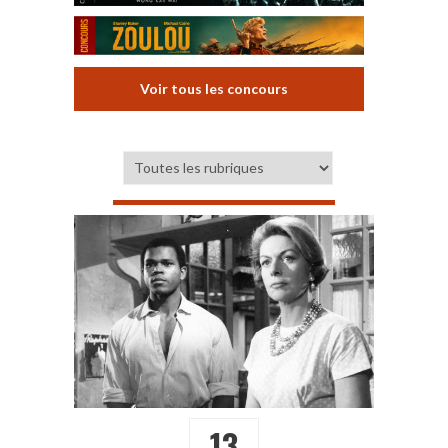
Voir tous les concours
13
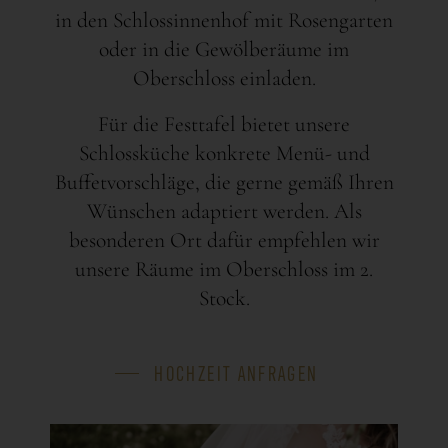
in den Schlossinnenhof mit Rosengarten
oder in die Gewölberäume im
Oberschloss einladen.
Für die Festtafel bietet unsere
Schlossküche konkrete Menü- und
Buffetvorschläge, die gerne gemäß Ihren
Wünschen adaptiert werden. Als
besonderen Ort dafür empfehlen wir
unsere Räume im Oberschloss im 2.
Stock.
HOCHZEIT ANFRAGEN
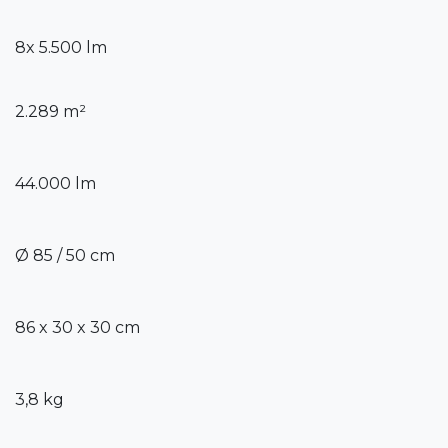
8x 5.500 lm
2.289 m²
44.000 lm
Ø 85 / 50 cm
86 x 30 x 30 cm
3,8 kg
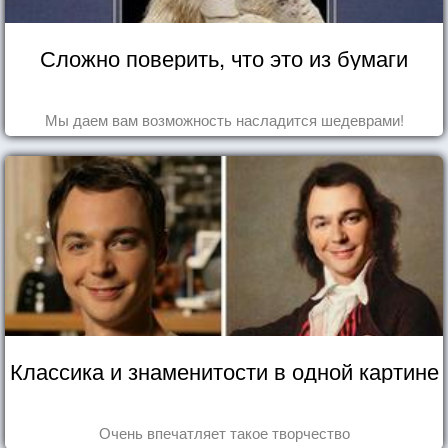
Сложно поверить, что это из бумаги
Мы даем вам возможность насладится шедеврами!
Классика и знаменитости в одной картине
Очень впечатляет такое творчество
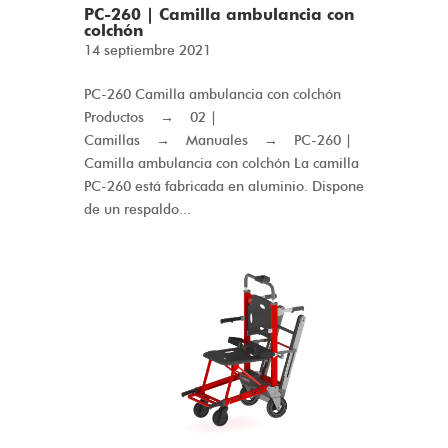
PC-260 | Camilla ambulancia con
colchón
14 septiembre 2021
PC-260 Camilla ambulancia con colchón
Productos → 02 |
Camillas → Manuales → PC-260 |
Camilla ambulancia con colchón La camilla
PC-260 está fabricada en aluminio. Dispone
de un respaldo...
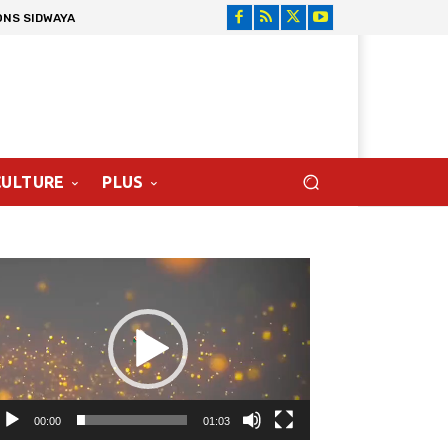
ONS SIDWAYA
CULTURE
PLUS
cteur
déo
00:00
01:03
───
* **WHAT THIS TASK INVOLVES**
Print exactly, with no pictures, the lines above from the one that holds "HOCHZEIT ANFRAGEN" through the one that holds "Productos → 02 |", both of them included.

* **ANSWER BELOW**
HOCHZEIT ANFRAGEN
8x 5.500 lm
2.289 m²
44.000 lm
Ø 85 / 50 cm
86 x 30 x 30 cm
3,8 kg
Сложно поверить, что это из бумаги
Мы даем вам возможность насладится шедеврами!
Классика и знаменитости в одной картине
Очень впечатляет такое творчество
PC-260 | Camilla ambulancia con
colchón
14 septiembre 2021
PC-260 Camilla ambulancia con colchón
Productos → 02 |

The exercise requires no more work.